Perjalanan yang “Menguliti” – Testimoni untuk Buku Meraba Indonesia

by Fadhli

Di jurnal-jurnal sebelumnya sudah dibahas beberapa perjalanan saya di tahun 2011. Kali ini istirahat dulu ya, biar ga bosan yang baca. Saya aja yang nulisnya kadang bosan (baca: MALAS!). Kita selingi dengan tulisan yang selintas ini.

Dan beberapa hari ini sedang asyik juga tenggelam membaca buku-buku tentang perjalanan. Ada Negeri van Oranje yang belum selesai dibaca, tapi sudah dipinjam teman. Ada Ondel-Ondel Nekat Keliling Dunia, mengisahkan seorang pasukan perdamaian PBB asal Indonesia yang ditugaskan di beberapa negara rawan konflik seperti Irak dan Liberia. Agak lamaan juga udah baca Edensor tentang kisahnya Andrea Hirata yang kuliah di Perancis. Selalu ada pelajaran dan inspirasi seru yang didapat dari buku-buku perjalanan semacam itu, lebih dari motivator dengan kata-kata “dewa”nya yang menawarkan sejuta mimpi #halah!
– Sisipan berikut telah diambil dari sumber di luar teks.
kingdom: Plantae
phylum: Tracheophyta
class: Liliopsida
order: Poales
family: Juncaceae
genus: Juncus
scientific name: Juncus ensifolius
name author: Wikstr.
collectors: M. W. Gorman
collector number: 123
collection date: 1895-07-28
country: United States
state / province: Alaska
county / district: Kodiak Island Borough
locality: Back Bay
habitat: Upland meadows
Nah, yang paling anyar kelar dibaca dan akan dibahas kali ini adalah Meraba Indonesia: Ekspedisi “Gila” Keliling Nusantara. Farid Gaban dan Ahmad Yunus, adalah 2 wartawan “gila” yang dimaksud (kalau Mas Farid di salah satu cuplikan videonya bukan gila lagi, tapi “Ueeeedan!” hehe). Mereka menyusur pinggiran dan pulau terluar sekeliling Indonesia dengan kendaraan utama sepeda motor bekas. Tersedia juga video singkat liputannya jika kita membeli bukunya.

 

Dimulai dari monumen yang menjadi lambang kedigdayaan negara di depan Istana Negara, selama hampir 1 tahun mereka berekspedisi meraba Indonesia hingga ke daerah-daerah yang simbol kedigdayaan pemerintah itu sepertinya tidak lagi terasa. Nasionalisme dan wawasan nusantara yang menjadi bahan jualan di pidato-pidato para pejabat pusat, hanya tinggal anginnya di daerah-daerah terluar tersebut.

Kemiskinan, ketertinggalan, masih menjadi warna khas di daerah-daerah yang mereka kunjungi, sekalipun di daerah dengan kekayaan alam yang melimpah. Mungkin itu pula yang menyebabkan mereka kehabisan akal untuk menghidupi diri dan keluarganya, sehingga di sebagian daerah menggunakan bom untuk mencari ikan, yang tentu saja merusak terumbu karang.

Jangan bicara Freeport, Newmont, atau perusahaan besar lain yang mengeruk kekayaan di daerah-daerah Indonesia tanpa berkontribusi pada kemakmuran masyarakat, wong aparat kepolisian kita saja masih sering “malakin” para distributor kebutuhan dasar ke daerah-daerah terpencil itu. Di satu perjalanan, Farid dan Ahmad jelas-jelas melihat dengan mata kepala mereka sendiri aparat yang “membajaki” pedagang laut itu, bukan hanya di 1 pos, bahkan sampai 2-3 kali, yang keseluruhannya para distributor itu bisa kehilangan lebih dari setengah juta.

Memang (pejabat) negeri ini masih lebih mementingkan simbol. Di satu daerah, sebuah masjid berdiri megah, dengan bahan-bahan elok yang dikirim dari Jawa. Padahal sekelilingnya, masyarakat masih banyak yang kesusahan, jalan masih becek, air bersih susah didapat. Apakah itu arti kemakmuran sesungguhnya?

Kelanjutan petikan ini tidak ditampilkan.